To be sure, the fact that you can’t spit in Tel Aviv without hitting a kid in the eye is proof that not everybody here advocates the childfree lifestyle. In some social circles having a baby is super-trendy—as long as you treat it like the fashion accessory it clearly is supposed to be. Infinite talk about state-of-the-art futuristic baby strollers, luxury nursery furniture, and designer maternity clothes I regularly overheard at my pregnancy exercise class assured me that for snobby rich-girls, having a baby means what having a Chihuahua means to Paris Hilton. Other social groups in the city ga-ga for babies include well-to-do gay couples who can afford a surrogate mother. There are also the enlightened vegan yoga-buffs who too must have babies, whom they tie around their well-toned bodies in hemp baby-slings and breastfeed until they are 10.
In the middle of our tour of the Lis Maternity Hospital, where I would eventually give birth, two expecting dads almost took it outside after being separated by a nurse amid a very vocal argument. Throughout the tour, the hippie expectant dad wouldn’t stop asking the nurse/tour-guide questions. He wanted a guarantee that his wife would experience natural childbirth and bargained over how many minutes his newborn baby would be allowed to lie on his mother without his umbilical cord being cut. After asking if he could bring mood lighting from home (apparently he found the dimmer unsatisfactory), another expectant dad, sporting a leather jacket and designer watch, finally snapped. He told the hippie to shut up, which is understandable—had he not been stopped, the guy would have probably requested a tank of dolphins be brought to the delivery room. Not that this justifies the aggressive macho behavior or anything.

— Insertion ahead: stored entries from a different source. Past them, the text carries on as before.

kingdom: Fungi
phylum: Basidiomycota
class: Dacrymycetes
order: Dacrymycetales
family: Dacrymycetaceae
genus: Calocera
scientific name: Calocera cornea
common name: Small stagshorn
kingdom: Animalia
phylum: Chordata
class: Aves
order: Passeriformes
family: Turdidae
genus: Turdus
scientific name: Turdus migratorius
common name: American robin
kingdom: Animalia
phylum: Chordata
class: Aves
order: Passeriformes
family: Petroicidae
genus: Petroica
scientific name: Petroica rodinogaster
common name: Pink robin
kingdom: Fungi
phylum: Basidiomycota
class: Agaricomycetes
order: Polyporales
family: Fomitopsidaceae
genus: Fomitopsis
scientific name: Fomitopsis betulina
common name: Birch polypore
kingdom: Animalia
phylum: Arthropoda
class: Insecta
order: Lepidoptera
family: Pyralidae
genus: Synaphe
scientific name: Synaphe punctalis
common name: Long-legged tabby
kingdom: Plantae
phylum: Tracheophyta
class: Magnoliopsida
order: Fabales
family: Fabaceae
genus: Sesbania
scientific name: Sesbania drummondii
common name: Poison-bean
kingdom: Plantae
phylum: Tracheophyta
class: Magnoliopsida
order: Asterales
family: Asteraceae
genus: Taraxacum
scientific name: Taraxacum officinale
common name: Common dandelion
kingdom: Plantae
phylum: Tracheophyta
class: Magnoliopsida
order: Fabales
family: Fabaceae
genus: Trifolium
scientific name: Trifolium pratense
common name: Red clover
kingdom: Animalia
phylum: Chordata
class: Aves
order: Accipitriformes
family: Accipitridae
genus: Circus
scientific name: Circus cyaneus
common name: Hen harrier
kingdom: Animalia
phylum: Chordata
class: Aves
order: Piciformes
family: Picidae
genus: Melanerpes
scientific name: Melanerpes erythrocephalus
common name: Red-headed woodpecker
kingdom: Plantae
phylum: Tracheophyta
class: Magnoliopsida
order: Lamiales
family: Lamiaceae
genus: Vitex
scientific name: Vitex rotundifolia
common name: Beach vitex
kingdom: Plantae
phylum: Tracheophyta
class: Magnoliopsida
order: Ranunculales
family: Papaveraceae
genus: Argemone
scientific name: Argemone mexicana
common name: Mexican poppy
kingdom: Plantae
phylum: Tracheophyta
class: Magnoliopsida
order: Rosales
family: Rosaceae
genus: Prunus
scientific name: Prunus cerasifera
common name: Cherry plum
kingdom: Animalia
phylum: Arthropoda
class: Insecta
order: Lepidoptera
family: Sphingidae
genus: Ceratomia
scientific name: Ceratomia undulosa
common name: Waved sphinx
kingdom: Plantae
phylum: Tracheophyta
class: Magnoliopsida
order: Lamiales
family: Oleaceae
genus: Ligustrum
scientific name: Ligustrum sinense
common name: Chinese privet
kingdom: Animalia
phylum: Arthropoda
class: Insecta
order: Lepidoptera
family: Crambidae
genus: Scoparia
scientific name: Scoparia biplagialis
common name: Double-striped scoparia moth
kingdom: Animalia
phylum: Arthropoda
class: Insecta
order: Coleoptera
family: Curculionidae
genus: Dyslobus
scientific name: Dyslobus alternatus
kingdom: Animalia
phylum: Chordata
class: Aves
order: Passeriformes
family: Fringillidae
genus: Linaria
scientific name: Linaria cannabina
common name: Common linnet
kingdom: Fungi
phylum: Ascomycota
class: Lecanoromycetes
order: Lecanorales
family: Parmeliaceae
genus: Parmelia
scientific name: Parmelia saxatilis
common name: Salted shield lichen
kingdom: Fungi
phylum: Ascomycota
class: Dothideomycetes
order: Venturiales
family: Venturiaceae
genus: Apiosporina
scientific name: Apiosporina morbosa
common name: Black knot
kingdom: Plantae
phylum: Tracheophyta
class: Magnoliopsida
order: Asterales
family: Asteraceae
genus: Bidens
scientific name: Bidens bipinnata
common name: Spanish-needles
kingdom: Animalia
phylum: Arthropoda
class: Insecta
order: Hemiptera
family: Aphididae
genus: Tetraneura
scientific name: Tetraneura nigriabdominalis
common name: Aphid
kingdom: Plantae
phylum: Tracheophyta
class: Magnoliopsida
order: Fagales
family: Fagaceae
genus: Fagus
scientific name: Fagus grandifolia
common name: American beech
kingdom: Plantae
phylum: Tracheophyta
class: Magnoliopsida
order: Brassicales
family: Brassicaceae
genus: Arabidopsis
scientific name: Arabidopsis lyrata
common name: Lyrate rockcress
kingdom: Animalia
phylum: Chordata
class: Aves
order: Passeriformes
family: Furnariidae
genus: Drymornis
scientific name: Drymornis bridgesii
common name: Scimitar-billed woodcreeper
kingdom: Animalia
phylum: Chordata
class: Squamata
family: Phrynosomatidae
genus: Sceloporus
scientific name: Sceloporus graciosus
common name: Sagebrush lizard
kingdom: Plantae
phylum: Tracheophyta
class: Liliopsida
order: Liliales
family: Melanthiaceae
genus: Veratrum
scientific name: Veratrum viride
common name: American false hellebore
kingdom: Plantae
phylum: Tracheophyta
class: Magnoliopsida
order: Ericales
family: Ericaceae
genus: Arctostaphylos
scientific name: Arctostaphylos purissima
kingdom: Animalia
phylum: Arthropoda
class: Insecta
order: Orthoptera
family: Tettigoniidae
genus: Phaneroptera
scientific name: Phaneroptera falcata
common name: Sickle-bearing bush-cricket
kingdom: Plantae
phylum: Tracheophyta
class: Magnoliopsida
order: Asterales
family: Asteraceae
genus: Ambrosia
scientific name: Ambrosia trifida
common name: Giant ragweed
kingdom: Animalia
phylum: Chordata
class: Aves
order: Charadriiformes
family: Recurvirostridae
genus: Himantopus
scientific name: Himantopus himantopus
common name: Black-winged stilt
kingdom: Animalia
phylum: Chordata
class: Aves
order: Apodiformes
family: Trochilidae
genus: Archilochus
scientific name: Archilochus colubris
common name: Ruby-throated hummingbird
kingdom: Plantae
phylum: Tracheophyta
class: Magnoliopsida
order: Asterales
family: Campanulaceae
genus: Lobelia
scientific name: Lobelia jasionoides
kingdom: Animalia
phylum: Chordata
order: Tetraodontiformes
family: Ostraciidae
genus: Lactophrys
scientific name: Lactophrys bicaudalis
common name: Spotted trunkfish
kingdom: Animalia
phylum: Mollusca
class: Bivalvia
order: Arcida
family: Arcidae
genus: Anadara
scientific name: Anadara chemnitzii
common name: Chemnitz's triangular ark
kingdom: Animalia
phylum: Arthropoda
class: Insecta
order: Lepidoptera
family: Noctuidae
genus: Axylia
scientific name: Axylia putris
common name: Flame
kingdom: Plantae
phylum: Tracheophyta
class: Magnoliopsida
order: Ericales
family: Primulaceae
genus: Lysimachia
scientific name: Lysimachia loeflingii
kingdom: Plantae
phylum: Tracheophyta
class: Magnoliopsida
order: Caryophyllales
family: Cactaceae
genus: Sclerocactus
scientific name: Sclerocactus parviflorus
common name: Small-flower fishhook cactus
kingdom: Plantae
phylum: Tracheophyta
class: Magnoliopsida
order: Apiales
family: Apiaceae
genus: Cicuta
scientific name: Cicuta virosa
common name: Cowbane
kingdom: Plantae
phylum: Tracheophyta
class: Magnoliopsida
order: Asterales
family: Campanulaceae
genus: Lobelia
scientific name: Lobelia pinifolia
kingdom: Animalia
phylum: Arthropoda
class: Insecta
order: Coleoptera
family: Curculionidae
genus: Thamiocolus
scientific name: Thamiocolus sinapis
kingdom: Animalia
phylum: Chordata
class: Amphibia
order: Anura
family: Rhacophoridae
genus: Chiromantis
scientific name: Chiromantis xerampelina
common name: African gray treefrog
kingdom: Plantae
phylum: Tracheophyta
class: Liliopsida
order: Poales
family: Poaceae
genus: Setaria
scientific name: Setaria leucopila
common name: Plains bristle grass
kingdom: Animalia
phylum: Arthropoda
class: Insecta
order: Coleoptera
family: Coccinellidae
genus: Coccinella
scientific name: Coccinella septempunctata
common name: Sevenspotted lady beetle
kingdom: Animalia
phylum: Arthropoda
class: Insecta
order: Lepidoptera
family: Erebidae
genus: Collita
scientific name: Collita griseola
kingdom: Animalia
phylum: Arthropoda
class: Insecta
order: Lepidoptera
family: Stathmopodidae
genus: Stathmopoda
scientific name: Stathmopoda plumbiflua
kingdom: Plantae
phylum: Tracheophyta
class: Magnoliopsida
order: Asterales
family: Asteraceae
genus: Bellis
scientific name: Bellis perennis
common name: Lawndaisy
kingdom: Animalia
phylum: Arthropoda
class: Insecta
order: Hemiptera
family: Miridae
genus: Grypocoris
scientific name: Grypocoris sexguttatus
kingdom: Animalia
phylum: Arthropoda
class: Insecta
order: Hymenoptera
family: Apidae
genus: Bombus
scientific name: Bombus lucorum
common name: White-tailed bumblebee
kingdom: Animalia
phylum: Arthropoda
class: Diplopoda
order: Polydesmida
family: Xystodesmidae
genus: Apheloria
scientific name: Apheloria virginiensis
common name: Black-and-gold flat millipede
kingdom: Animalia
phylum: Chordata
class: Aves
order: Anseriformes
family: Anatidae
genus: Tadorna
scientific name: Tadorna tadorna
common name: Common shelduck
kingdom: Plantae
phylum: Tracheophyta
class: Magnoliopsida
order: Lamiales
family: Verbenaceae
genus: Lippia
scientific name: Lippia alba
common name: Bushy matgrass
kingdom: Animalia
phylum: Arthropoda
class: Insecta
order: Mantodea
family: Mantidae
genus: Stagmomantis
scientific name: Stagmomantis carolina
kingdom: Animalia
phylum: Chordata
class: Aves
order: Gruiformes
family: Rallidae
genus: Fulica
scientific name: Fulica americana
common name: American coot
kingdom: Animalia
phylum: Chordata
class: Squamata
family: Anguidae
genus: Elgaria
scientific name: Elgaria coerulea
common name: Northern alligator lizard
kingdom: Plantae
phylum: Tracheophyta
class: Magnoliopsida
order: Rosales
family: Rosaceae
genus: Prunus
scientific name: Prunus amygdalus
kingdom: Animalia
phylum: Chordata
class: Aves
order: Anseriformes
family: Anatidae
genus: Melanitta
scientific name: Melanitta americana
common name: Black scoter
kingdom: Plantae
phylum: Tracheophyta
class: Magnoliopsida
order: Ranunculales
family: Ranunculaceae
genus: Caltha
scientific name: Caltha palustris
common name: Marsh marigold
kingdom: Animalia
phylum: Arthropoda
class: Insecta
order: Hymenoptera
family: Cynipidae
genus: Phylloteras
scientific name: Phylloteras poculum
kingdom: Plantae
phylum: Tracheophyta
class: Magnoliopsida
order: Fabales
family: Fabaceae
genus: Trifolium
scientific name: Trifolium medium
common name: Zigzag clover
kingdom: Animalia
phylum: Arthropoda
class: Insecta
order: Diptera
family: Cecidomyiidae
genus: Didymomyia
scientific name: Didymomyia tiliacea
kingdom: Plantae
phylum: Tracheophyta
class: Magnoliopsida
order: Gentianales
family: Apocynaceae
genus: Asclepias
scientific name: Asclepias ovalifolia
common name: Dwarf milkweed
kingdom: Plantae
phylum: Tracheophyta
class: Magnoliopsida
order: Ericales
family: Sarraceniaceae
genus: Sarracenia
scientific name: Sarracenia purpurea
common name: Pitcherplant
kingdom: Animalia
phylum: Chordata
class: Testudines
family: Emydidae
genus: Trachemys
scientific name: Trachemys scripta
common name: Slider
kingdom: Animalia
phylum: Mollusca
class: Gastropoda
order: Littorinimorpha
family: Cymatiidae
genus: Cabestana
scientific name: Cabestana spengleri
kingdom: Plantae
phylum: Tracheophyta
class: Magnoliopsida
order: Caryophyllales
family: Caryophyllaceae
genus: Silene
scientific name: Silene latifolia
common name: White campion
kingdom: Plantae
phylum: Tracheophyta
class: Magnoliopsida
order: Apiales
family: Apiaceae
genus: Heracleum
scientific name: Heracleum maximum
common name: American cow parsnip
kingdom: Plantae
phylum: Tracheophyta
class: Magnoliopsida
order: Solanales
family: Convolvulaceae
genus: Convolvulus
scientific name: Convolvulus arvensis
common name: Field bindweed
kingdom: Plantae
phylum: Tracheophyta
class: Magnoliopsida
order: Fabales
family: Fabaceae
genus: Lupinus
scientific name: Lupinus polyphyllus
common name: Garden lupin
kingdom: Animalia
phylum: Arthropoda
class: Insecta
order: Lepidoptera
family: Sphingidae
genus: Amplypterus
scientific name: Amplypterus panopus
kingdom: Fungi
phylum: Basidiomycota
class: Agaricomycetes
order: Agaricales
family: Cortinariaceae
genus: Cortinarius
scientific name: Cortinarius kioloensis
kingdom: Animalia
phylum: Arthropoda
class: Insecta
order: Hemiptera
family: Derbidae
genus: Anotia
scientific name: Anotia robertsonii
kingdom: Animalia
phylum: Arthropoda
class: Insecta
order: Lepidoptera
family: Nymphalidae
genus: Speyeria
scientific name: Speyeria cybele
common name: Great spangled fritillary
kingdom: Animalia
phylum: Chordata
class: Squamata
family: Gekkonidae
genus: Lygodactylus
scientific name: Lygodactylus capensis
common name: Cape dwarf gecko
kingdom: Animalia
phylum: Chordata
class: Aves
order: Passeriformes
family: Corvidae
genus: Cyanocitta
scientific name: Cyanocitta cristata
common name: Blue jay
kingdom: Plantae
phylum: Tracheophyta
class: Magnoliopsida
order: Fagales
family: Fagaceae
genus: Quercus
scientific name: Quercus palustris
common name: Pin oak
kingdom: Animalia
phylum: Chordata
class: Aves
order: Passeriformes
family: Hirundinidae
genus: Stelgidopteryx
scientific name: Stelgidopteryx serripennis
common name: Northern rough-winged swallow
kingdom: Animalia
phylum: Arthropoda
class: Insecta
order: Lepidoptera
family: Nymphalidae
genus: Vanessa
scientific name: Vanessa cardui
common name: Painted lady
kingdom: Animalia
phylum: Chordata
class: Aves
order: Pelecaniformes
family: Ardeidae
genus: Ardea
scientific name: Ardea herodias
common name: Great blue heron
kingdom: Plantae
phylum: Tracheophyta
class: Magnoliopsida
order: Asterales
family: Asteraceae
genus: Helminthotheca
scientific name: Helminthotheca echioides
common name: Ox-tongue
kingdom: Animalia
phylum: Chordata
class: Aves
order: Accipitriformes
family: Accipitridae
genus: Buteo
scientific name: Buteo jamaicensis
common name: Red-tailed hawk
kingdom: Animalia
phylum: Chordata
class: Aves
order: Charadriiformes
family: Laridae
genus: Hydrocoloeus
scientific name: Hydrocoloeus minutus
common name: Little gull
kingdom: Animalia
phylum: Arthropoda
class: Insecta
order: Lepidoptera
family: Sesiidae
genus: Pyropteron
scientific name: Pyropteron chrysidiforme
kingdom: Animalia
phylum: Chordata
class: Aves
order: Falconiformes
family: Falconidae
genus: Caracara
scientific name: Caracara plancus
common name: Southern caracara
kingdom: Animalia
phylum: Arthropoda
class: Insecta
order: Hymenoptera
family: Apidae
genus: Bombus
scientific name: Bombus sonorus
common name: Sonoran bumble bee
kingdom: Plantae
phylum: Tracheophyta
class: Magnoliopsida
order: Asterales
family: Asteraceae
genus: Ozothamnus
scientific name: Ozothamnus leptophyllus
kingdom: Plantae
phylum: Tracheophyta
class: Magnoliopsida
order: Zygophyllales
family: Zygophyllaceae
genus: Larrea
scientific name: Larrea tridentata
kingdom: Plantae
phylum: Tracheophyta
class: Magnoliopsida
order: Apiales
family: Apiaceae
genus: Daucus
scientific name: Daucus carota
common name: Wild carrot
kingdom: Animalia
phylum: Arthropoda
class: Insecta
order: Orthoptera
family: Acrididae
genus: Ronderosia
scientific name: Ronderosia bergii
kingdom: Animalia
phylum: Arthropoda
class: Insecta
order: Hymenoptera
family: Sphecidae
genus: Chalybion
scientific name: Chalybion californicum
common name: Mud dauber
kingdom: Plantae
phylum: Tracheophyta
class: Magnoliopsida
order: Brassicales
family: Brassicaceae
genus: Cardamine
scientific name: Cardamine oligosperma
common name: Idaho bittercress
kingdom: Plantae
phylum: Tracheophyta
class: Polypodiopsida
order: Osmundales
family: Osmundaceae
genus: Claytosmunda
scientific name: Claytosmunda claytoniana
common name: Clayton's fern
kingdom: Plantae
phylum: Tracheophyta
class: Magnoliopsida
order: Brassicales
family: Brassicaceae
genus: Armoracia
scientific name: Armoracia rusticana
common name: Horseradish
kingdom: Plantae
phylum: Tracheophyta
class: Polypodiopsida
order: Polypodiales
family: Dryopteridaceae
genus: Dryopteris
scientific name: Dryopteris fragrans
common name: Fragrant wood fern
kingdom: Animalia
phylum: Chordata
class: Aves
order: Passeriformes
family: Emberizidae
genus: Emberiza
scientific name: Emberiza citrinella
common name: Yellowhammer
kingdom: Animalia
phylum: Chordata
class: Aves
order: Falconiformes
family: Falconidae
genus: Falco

Being pregnant is sort of like going to the army: You get to meet the kind of people you usually wouldn’t. And, sadly, they don’t go away after you give birth. After getting dirty looks on the playground for letting my kid snack on a non-organic banana and visiting one too many online mommy groups in which mothers refer to their offspring as “our little prince/princess” and lovingly complain about their husbands as if they were married to Ray Romano, I started to come to terms with the fact that most parents are not my kind of people. On the other hand, my kind of people usually don’t have kids. Luckily, I have my kid to hang out with.